As
consequências trazidas pela mudança dos cursos de águas e aterros
feitos nos igarapés de Manaus e os resultados considerados inócuos para a
recuperação desses cursos d’água pelo Programa Social e Ambiental de
Manaus (Prosamim), foram o objeto da tese de doutorado intitulada
“Injustiça ambiental: caso Prosamim”, elaborada pela professora de
Geografia Humana Selma Batista, da Universidade do Estado do Amazonas
(UEA), defendida na Universidade de São Paulo (USP).
No
trabalho, Selma conclui que pelo volume de recursos usados, seria
possível ter realizado outras intervenções capazes de evitar o que chama
de estrangulamento dos igarapés, o que é uma ameaça grave as 11 bacias
hidrográficas. Ela lamenta que os R$ 930 milhões usados pelo programa
não tenham servido para recuperar nenhum dos cerca de 150 cursos de água
existentes na cidade. Na verdade, disse ela, o governo usou o mesmo
método usado no século passado com a Cidade Flutuante, ignorando
completamente estudos e experiências novas a respeito do tema
saneamento.
Quais
as injustiças sociais trazidas pelo Prosamim?Analisando alguns dados e
os impactos causados nas famílias, que foram retiradas dos locais onde
viviam há muitos anos, identificamos que o que houve, de fato, foi
apenas a transferência do problema que afetou mais de 25 mil pessoas,
pois tanto as famílias que permaneceram nos parques construídos nas
áreas, quanto as transferidas para conjuntos habitacionais na Zona
Norte, continuam lançando esgotos em igarapés sem qualquer tratamento.
Foi uma transferência do problema das bacias do Educandos e São Raimundo
para as do Tarumã e Puraquequara.
Como foi feito o seu trabalho de pesquisa?
Trabalhamos
com as famílias residentes nos igarapés, tentando identificar situações
internas e externas de aspectos positivos e negativos em relação aos
parques habitacionais e fizemos o mesmo no Nova Cidade, conjuntos
habitacional para onde foram levadas as famílias.

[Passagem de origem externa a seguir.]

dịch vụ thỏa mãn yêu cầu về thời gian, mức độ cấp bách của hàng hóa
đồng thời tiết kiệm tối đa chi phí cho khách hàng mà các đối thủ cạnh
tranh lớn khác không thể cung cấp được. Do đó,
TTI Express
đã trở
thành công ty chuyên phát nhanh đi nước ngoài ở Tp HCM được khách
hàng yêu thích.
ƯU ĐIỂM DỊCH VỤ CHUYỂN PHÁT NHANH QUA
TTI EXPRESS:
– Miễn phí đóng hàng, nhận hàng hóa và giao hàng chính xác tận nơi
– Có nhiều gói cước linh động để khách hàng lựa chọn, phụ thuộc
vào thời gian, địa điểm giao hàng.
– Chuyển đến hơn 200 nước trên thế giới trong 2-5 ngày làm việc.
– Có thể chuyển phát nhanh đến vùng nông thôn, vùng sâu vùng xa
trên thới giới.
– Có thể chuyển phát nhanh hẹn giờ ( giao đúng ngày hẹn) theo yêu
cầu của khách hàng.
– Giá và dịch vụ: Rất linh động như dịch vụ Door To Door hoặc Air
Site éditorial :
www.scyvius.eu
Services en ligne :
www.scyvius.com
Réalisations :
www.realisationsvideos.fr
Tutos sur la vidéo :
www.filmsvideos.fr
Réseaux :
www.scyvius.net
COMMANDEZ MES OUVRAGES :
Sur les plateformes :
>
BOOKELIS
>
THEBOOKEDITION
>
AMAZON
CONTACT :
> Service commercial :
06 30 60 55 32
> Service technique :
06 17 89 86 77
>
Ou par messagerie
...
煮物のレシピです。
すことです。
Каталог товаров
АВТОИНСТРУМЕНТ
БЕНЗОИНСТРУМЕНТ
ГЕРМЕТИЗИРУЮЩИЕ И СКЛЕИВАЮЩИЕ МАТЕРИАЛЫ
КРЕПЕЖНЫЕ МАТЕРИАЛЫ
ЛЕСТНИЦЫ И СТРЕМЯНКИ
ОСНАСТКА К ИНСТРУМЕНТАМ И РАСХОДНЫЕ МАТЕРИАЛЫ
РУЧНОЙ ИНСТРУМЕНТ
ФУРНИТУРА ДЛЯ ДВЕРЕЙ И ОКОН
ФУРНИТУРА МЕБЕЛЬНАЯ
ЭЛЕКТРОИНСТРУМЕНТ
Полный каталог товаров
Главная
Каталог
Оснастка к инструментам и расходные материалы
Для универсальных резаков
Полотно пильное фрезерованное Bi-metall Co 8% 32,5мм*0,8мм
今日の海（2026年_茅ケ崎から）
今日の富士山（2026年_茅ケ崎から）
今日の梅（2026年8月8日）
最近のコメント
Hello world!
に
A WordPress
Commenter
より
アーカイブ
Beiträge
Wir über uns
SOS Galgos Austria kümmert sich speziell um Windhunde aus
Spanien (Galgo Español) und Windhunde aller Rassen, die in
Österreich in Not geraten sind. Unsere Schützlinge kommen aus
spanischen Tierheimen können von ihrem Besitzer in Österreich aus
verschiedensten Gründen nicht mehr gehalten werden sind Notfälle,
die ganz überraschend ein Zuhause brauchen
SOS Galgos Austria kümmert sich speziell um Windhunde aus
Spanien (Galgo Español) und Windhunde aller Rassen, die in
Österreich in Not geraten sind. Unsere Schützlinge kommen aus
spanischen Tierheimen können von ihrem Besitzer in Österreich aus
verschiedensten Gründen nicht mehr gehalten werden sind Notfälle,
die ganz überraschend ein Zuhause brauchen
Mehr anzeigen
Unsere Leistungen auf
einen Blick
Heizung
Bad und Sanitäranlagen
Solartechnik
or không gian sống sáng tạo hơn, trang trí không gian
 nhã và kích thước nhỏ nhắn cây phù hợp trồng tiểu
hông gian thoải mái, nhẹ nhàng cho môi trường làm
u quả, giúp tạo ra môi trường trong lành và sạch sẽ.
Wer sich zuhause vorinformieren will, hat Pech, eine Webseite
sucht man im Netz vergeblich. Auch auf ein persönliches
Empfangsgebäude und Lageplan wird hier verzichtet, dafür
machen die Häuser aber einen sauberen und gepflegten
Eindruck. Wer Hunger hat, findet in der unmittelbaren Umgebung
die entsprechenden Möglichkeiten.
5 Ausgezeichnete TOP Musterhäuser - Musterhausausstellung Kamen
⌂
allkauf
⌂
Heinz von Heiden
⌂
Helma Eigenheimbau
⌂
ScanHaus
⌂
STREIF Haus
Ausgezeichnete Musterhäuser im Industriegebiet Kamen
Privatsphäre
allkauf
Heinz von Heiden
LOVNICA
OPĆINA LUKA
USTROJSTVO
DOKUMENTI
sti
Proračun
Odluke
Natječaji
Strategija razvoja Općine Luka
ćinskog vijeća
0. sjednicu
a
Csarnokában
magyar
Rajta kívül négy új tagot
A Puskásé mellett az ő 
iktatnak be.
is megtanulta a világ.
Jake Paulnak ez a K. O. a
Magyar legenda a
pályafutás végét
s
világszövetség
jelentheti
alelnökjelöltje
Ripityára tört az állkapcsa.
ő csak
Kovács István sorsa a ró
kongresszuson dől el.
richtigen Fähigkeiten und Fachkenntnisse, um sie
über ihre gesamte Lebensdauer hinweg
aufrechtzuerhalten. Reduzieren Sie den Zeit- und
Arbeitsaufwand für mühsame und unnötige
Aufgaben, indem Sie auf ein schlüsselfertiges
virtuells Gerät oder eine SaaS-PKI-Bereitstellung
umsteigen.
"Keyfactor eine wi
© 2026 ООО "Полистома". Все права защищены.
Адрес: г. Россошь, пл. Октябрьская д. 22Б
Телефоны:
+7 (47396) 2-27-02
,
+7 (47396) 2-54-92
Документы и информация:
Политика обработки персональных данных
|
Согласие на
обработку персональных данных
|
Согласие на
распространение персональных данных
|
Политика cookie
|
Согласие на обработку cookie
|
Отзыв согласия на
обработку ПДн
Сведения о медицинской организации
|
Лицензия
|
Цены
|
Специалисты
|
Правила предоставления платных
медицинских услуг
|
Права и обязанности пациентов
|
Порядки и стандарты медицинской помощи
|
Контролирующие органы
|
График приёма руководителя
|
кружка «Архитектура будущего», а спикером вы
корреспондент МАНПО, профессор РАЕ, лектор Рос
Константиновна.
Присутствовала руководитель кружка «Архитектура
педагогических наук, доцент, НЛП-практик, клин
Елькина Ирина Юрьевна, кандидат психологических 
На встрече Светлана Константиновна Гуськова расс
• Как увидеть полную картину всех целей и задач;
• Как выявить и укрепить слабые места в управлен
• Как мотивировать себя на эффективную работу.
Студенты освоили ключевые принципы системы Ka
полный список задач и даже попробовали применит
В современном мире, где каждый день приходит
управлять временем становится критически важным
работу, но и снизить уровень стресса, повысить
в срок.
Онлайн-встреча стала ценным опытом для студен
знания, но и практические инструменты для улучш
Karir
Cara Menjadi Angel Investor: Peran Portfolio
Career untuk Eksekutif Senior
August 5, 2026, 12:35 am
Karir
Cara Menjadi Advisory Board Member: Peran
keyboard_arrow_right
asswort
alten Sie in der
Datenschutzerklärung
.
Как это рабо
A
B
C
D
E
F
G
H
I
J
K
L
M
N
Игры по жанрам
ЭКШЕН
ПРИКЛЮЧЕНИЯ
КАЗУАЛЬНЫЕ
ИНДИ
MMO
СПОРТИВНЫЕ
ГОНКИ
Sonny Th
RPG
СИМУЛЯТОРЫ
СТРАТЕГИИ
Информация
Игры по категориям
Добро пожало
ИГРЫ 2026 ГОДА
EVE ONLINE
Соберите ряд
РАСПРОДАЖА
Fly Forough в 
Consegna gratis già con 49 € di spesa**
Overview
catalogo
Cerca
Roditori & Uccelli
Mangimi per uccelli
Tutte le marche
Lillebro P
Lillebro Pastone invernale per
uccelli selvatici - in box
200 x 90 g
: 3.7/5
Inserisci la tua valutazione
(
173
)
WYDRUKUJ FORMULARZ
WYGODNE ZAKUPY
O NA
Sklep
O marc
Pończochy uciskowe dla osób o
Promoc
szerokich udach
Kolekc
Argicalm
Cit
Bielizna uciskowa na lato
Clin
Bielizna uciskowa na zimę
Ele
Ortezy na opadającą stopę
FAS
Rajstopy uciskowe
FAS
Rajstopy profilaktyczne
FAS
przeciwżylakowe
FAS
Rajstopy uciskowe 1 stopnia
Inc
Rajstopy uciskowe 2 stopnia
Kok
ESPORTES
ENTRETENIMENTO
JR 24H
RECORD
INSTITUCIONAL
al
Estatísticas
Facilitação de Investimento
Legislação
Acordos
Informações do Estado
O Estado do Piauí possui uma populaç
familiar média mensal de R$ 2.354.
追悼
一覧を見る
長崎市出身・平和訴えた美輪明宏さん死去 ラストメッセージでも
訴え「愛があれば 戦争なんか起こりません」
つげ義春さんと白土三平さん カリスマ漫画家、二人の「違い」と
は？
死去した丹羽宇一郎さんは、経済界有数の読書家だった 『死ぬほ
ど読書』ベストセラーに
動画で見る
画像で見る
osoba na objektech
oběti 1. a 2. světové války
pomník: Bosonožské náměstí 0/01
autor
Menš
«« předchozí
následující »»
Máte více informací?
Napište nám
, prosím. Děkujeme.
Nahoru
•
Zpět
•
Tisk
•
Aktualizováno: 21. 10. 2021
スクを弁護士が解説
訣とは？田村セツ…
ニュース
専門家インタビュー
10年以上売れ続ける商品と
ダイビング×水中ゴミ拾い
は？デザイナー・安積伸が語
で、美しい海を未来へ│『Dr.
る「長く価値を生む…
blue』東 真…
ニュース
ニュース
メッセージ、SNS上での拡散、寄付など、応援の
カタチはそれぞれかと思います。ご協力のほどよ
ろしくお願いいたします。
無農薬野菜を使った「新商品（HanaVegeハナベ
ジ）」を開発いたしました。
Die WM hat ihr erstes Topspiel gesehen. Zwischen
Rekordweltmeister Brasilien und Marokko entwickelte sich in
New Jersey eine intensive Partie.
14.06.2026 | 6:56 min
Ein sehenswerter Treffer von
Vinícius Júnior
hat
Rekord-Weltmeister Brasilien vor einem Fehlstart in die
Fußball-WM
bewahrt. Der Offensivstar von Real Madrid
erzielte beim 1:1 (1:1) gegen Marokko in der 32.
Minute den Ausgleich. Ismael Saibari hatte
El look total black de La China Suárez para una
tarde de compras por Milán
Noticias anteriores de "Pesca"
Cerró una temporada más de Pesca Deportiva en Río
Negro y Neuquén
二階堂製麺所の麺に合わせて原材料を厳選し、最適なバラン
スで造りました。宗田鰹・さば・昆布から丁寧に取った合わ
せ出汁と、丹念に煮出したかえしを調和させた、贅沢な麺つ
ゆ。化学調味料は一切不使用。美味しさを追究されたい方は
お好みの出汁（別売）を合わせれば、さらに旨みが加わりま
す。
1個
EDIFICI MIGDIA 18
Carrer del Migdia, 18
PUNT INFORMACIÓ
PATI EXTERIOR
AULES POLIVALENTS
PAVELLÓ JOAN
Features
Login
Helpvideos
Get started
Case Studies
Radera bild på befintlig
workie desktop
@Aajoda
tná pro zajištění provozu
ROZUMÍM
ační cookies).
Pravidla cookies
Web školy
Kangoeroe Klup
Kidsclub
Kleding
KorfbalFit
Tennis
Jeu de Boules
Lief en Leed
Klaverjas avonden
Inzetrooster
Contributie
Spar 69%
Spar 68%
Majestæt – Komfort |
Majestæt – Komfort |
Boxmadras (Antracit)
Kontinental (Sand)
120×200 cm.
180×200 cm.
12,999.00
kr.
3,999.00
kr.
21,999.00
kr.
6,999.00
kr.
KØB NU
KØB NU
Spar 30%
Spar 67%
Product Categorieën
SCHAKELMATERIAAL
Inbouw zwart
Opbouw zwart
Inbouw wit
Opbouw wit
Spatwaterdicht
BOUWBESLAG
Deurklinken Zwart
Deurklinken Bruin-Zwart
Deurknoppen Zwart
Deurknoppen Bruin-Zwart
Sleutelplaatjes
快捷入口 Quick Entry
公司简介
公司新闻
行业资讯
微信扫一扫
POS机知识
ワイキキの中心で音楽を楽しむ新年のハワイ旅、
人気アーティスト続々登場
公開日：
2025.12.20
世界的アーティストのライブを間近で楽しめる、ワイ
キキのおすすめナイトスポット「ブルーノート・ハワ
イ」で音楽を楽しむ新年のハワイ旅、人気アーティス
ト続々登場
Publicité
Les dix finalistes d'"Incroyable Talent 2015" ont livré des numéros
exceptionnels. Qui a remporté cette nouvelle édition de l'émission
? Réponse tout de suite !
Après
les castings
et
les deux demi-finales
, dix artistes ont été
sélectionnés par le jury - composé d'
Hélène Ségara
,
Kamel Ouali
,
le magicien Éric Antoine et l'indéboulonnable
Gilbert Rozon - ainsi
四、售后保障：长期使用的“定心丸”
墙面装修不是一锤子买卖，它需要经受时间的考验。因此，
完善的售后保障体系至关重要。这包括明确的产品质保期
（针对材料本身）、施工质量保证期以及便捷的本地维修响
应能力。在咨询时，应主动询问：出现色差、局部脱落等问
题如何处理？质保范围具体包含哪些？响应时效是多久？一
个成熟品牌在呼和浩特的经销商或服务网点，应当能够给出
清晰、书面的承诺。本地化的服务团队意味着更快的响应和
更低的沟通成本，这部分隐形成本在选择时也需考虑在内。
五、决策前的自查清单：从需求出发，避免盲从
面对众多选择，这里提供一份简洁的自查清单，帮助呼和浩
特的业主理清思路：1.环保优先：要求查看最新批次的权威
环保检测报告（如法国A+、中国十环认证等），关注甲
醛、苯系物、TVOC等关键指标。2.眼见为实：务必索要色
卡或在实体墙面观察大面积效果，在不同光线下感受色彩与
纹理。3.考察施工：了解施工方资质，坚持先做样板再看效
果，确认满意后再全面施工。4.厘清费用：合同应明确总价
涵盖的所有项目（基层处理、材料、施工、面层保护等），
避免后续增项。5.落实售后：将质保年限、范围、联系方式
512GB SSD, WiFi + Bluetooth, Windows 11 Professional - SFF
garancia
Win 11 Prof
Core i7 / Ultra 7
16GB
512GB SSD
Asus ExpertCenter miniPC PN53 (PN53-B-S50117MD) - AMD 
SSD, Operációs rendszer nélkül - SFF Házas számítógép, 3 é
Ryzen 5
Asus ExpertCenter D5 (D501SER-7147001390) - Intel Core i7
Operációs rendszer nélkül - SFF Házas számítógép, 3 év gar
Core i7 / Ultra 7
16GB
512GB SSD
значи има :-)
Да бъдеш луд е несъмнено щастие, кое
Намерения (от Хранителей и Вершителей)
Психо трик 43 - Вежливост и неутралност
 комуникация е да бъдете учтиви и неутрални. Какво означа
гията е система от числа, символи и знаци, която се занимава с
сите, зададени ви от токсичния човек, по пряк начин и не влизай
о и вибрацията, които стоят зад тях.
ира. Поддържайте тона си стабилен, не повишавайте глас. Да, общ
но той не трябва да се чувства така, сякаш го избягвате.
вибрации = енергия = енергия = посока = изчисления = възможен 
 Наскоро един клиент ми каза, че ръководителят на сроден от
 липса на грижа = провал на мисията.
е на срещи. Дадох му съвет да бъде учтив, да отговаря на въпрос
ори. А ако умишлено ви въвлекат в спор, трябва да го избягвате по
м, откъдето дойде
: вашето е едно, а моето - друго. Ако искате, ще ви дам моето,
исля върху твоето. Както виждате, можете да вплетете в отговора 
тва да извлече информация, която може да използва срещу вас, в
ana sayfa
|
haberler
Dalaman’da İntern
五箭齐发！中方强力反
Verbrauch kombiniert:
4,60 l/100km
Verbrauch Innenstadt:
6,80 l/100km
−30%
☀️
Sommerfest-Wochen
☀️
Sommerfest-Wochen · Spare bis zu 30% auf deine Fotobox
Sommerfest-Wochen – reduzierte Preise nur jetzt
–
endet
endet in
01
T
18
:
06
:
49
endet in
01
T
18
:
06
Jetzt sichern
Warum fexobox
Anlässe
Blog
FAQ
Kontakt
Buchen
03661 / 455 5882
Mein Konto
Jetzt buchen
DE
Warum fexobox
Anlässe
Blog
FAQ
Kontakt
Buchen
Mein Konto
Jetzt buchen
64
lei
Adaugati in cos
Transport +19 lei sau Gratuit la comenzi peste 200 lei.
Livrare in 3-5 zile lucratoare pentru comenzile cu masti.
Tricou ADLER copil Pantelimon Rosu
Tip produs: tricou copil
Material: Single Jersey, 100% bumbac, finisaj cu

E o que foi importante nessa verificação?
Uma
coisa positiva do governo e prefeitura é que ele tem trabalhado a
partir das bacias, isso é importante. Mas vimos que o governo usou o
mesmo modelo aplicado na Cidade flutuante, no ano de 1965 do século
passado, indenizando financeiramente as famílias, ofertando casas ou
cedendo recursos para compra de casas.
O que há de errado nisso?
Além
do impacto causado por separar famílias, vizinhos e colocá-los em
locais sem escolas, postos de saúde e outros equipamentos urbanos, não
fez nada para salvar os igarapés da bacia do Educandos e nem está
fazendo pela do São Raimundo, onde está trabalhando. Na verdade, o
projeto, ao construir um aterro de cimento nas margens, impede a
permeabilização do solo. Ora, o fluxo dos igarapés do Mindu,
Cachoeirinha e Belchior é fonte da bacia hidrográfica amazônica, logo,
essa canalização dos igarapés está afetando essas bacias. Moradores de
igarapés como no Belchior, na Aparecida, relatam que agora as enchentes
são maiores naquele leito.
Que alternativas poderiam ser aplicadas para sanear esses igarapés?
A
alternativa que está sendo usada em países, que é a renaturalização das
áreas dos igarapés. Isso é possível. Na China, um viaduto foi posto
abaixo e, com projetos bem feitos, um curso d’água voltou à vida
natural. É o que se chama de intervenção urbana, demora, mas é possível.
É necessário pela importância dos igarapés. Poderíamos criar um sistema
que desse navegabilidade aos igarapés no transporte fluvial, garantindo
o retorno dos cursos de água em sua plenitude.
É importante também proteger as nascentes?
Sim,
mas a base técnica usada pelo governo no Prosamim é a mesma usada pelo
ex-governador Eduardo Ribeiro, proposta pelos ingleses, na mesma
sequência dos igarapés, sem usar as pesquisas dos cientistas locais, que
investigam novas modelos habitacionais e de recuperação dos leitos de
rios. Nossa base técnica para tratar a bacia hidrográfica foi
neglicenciada, por isso chamamos de injustiça socioambienal. Outro
problema é o índice de contaminação por metais vindo do Distrito
Industrial.
Corremos o risco de ficar sem água?
Nunca
vai faltar água, o que vai faltar é água em condições de uso como
acontece na India. O que precisamos não é cobrir os igarapés, esconder e
aterrar como vem sendo feito há mais de um século, mas
renaturalizá-los, pois isso é uma situação possível.